### Task instructions
Throughout the records below, find each line holding "campister" and copy it.

### Information
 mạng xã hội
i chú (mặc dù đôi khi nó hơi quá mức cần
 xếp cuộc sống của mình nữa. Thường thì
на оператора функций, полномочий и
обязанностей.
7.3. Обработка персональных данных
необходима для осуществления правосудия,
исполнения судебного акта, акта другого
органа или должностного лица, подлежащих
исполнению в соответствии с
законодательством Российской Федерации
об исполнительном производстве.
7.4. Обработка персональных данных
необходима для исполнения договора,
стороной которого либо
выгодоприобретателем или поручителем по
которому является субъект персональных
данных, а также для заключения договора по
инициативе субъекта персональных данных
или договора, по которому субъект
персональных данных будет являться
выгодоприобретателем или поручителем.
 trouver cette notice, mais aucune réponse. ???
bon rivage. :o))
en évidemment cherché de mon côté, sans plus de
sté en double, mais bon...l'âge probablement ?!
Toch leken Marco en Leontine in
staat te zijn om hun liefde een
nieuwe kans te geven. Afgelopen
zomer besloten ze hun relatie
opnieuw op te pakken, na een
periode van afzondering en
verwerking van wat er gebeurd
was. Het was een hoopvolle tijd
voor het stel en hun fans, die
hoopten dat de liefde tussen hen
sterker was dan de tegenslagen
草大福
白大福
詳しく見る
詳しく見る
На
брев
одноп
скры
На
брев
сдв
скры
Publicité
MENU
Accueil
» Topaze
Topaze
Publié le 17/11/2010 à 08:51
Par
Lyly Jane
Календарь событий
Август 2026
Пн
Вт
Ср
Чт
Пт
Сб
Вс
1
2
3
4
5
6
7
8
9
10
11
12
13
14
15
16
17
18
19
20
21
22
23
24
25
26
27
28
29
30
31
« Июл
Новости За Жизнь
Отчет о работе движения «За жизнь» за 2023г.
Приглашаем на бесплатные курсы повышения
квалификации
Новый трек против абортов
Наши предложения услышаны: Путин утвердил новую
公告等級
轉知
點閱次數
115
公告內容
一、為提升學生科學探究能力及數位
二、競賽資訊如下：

==

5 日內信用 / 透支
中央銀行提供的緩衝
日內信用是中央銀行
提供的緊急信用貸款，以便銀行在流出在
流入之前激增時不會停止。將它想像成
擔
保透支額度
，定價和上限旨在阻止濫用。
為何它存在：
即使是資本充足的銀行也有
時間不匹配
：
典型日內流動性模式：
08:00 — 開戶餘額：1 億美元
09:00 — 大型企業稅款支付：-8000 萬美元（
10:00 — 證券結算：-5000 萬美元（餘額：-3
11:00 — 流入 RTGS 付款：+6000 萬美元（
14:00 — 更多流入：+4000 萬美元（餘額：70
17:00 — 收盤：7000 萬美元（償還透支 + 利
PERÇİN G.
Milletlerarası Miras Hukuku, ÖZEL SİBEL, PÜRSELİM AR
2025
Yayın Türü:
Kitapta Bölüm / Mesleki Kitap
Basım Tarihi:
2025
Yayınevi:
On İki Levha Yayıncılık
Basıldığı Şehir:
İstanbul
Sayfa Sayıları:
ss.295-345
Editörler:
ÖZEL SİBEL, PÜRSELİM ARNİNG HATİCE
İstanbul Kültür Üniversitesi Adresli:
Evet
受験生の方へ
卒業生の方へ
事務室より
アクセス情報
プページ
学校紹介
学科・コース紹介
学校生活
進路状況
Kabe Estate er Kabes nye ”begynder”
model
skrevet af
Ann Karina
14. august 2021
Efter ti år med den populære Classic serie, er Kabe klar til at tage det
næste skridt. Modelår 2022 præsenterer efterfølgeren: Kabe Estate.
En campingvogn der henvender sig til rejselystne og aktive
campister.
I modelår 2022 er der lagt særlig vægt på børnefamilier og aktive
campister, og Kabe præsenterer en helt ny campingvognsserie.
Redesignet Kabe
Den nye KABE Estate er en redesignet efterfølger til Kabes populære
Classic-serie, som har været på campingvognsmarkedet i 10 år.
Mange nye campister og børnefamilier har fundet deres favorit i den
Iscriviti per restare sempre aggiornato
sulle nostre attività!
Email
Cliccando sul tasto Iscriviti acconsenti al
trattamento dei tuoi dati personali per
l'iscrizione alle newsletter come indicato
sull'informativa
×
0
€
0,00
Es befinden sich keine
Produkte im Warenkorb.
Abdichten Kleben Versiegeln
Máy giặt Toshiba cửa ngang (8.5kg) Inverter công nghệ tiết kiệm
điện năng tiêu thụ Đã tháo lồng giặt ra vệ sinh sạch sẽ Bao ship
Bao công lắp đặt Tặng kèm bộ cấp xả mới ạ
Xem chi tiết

==

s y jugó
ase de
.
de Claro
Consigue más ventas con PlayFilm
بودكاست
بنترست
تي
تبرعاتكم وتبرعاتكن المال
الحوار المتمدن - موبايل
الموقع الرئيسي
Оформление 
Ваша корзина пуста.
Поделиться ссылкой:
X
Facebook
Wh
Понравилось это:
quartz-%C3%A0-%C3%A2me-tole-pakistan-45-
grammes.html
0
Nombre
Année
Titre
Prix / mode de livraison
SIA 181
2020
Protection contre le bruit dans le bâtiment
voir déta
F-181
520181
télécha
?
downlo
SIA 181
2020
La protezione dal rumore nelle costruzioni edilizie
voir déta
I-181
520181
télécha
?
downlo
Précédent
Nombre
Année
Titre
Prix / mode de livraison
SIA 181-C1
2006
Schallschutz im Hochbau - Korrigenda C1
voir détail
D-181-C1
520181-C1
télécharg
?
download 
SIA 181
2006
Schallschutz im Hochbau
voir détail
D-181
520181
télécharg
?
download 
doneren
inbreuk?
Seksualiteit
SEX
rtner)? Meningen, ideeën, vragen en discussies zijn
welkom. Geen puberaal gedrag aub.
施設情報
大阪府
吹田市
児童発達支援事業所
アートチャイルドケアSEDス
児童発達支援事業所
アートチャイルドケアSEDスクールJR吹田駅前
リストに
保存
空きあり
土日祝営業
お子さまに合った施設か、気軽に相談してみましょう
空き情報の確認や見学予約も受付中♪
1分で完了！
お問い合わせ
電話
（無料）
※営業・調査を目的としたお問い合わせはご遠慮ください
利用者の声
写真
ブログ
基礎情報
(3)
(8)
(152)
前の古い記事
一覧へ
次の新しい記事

### Result of this task
campister.
campister, og Kabe præsenterer en helt ny campingvognsserie.
Mange nye campister og børnefamilier har fundet deres favorit i den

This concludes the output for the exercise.